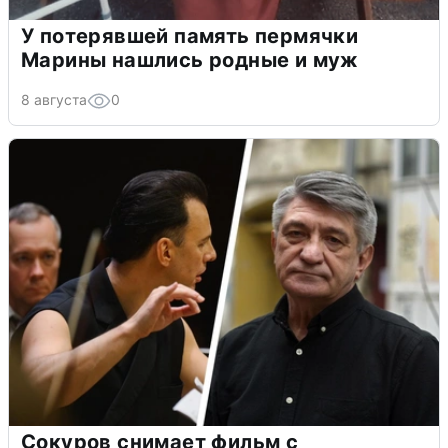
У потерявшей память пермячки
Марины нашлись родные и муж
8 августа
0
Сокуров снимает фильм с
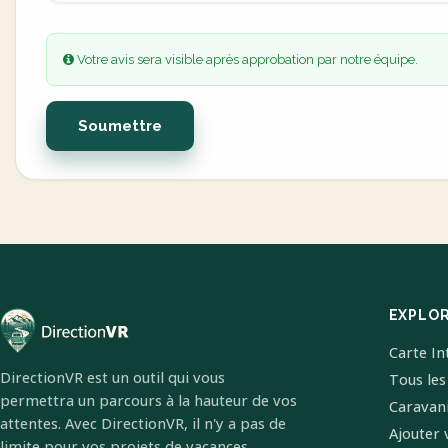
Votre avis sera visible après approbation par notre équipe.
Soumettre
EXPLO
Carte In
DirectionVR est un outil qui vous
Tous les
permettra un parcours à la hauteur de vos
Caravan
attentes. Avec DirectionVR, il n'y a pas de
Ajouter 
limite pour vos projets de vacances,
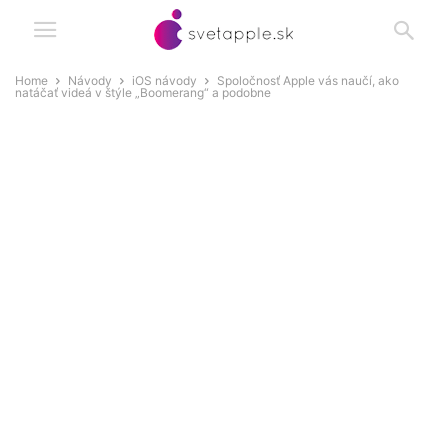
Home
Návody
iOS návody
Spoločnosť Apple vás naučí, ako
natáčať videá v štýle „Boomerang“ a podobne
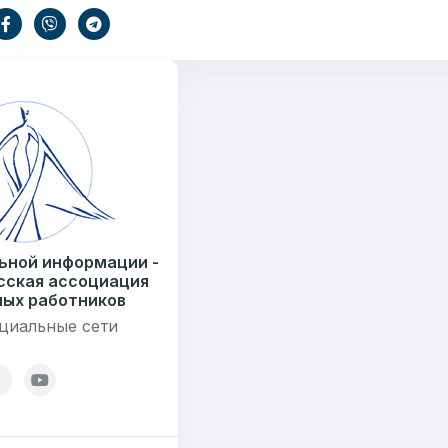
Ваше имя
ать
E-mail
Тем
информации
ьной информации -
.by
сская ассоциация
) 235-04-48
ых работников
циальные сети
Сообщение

--- Requirement ---
Give the tally of lines in the listing above that contain the string "DirectionVR", with nothing besides it.

--- Expected answer ---
2